Fourier series Coefficients and Wolfram Alpha

Question

1) Please can my answers be checked, including my final Fourier series.

2) Is it possible to use Wolfram Alpha to check my answers? If so, how will I go about doing this?
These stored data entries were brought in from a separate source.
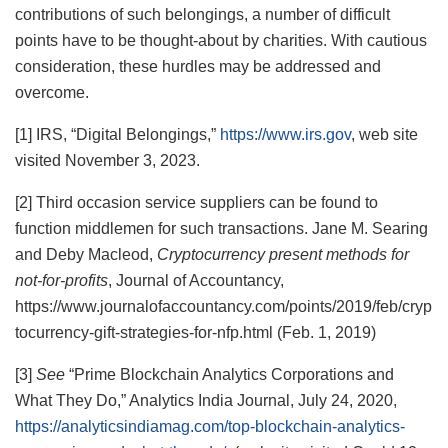
contributions of such belongings, a number of difficult
points have to be thought-about by charities. With cautious
consideration, these hurdles may be addressed and
overcome.
[1] IRS, “Digital Belongings,”
https://www.irs.gov
, web site
visited November 3, 2023.
[2] Third occasion service suppliers can be found to
function middlemen for such transactions. Jane M. Searing
and Deby Macleod,
Cryptocurrency present methods for
not-for-profits
, Journal of Accountancy,
https://www.journalofaccountancy.com/points/2019/feb/cryp
tocurrency-gift-strategies-for-nfp.html (Feb. 1, 2019)
[3]
See
“Prime Blockchain Analytics Corporations and
What They Do,” Analytics India Journal, July 24, 2020,
https://analyticsindiamag.com/top-blockchain-analytics-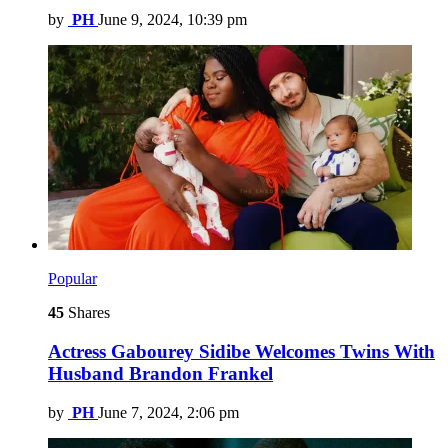
by
PH
June 9, 2024, 10:39 pm
Popular
45
Shares
Actress Gabourey Sidibe Welcomes Twins With
Husband Brandon Frankel
by
PH
June 7, 2024, 2:06 pm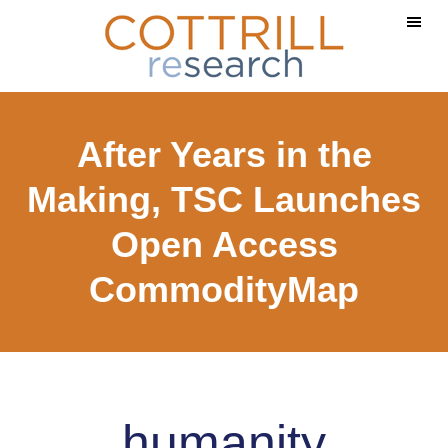
Skip
Skip
to
to
main
footer
content
After Years in the
Making, TSC Launches
Open Access
CommodityMap
humanity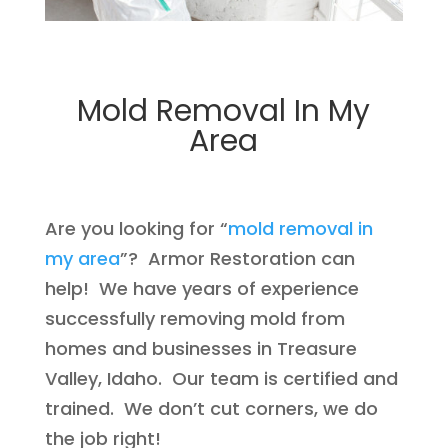
Mold Removal In My
Area
Are you looking for “
mold removal in
my area
”? Armor Restoration can
help! We have years of experience
successfully removing mold from
homes and businesses in Treasure
Valley, Idaho. Our team is certified and
trained. We don’t cut corners, we do
the job right!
Deduce the Fourier series for the following period waveform (the waveform is given for 1 period):

\begin{align} x(t) = \begin{cases} 2 & 0 \leq t \leq \frac{T}{2} \\ -1 & \frac{T}{2} < t \leq T \end{cases} \end{align}

My Answers: \begin{align} x(t) = \begin{cases} 2 & 0 \leq t \leq \frac{1}{2} \\ -1 & \frac{1}{2} < t \leq 1 \end{cases} \end{align}

Calculated the 3 coefficients:

$$a_0 = 1$$ $$a_n = 0$$ $$b_n = \frac{1}{\pi \, n}(2+\cos(\pi \, n) -3(-1)^2)$$

The final Fourier Series:

$$x(t)=\frac{1}{2} +\frac{1}{\pi}[(5+\cos2\pi) \sin(2\pi \, t) + \frac{(6+ \cos6\pi) \, \sin(6\pi \, t)}{3} + \cdots] + \frac{1}{\pi}[\frac{(\cos4\pi -1) \, \sin(4\pi \, t)}{2} + \frac{(\cos8\pi - 1) \, \sin(8\pi \, t)}{4} + \cdots]$$

Answer 1

Except for the constant term (indeed $\frac12$), this is a so-called square waveform, the transform of which is well-know.
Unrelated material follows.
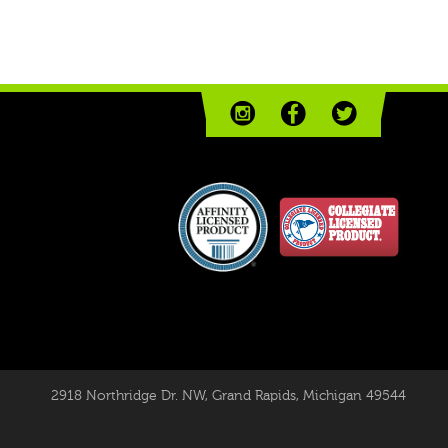
2918 Northridge Dr. NW
,
Grand Rapids, Michigan 49544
See http://mathworld.wolfram.com/FourierSeriesSquareWave.html or https://en.wikipedia.org/wiki/Square_wave.

Answer 2

For convenience, we first deduce the mean value

$$a_0=\int_0^{1/2}2\,dt-\int_{1/2}^1dt=\frac12.$$

Then the function is odd, so there will be sine terms only, and by symmetry we can integrate on a half period

$$b_n=2\int_0^{1/2}\frac32\sin(2\pi nt)\,dt=-\left.\frac 3{2\pi n}\cos(2\pi nt)\right|_0^{1/2}=-3\frac{\cos(\pi n)-1}{2\pi n}.$$

Only the terms for odd $n$ are nonzero and

$$b_{2m+1}=\frac3{\pi(2m+1)}.$$